Its possible (not verified) that softhsm2 - used in the development of openssl-pkcs11 - is more lenient in parsing this field so the "bug" is not detected
Comment 1 space88man 2022-03-12 02:24:33 UTC 
Verified that softhsm2 accepts C_DecryptInit calls with source=0

33: C_DecryptInit
2022-03-12 10:22:49.721
[in] hSession = 0x1
pMechanism->type=CKM_RSA_PKCS_OAEP            
pMechanism->pParameter->hashAlg=CKM_SHA_1                    
pMechanism->pParameter->mgf=CKG_MGF1_SHA1  
pMechanism->pParameter->source=0
[out] pSourceData[ulSourceDalaLen] NULL [size : 0x0 (0)]
[in] hKey = 0x2
Returned:  0 CKR_OK

34: C_Decrypt
2022-03-12 10:22:49.721
[in] hSession = 0x1
[in] pEncryptedData[ulEncryptedDataLen] 0000564542b5cc20 / 256
    00000000  56 C5 1D 72 84 24 97 ED 87 B1 8B 26 C2 FF 3E 26  V..r.$.....&..>&
    00000010  83 A1 DD 9E A4 3E EE 38 74 C1 C3 E4 B1 FE 1F 8B  .....>.8t.......

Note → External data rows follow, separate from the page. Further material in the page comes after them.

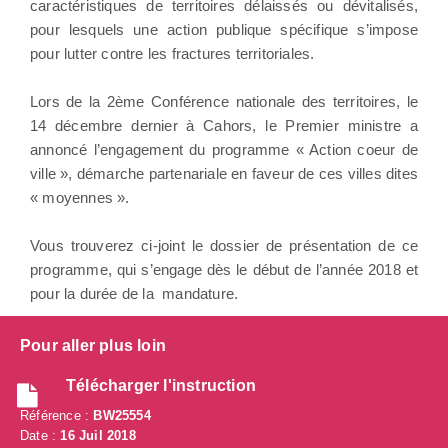
caractéristiques de territoires délaissés ou dévitalisés,
pour lesquels une action publique spécifique s’impose
pour lutter contre les fractures territoriales.
Lors de la 2ème Conférence nationale des territoires, le
14 décembre dernier à Cahors, le Premier ministre a
annoncé l’engagement du programme « Action coeur de
ville », démarche partenariale en faveur de ces villes dites
« moyennes ».
Vous trouverez ci-joint le dossier de présentation de ce
programme, qui s’engage dès le début de l’année 2018 et
pour la durée de la mandature.
Pour aller plus loin
Télécharger l'instruction
Référence :
BW25554
Date :
16 Juil 2018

    00000020  07 1D AD 40 8D FB 31 65 F7 CA 1E 39 44 38 E0 C0  ...@..1e...9D8..
    00000030  40 57 49 F9 78 BD DA EB E0 51 EC F3 64 32 79 31  @WI.x....Q..d2y1
Comment 2 Jakub Jelen 2022-03-14 09:43:49 UTC 
Thank you for the PR and a bug report. As we will have the issue merged upstream, I will look if and when we can update it in RHEL.
Comment 3 Jakub Jelen 2022-03-14 12:40:25 UTC 
Also, please open a customer support case with Red Hat support to make sure the issue is properly prioritized. Without that, we can not guarantee the RHEL update.
Comment 4 Jakub Jelen 2023-05-18 11:26:15 UTC 
Moving to RHEL 9 as we do not plan to do any other non-critical bugfixes in RHEL8.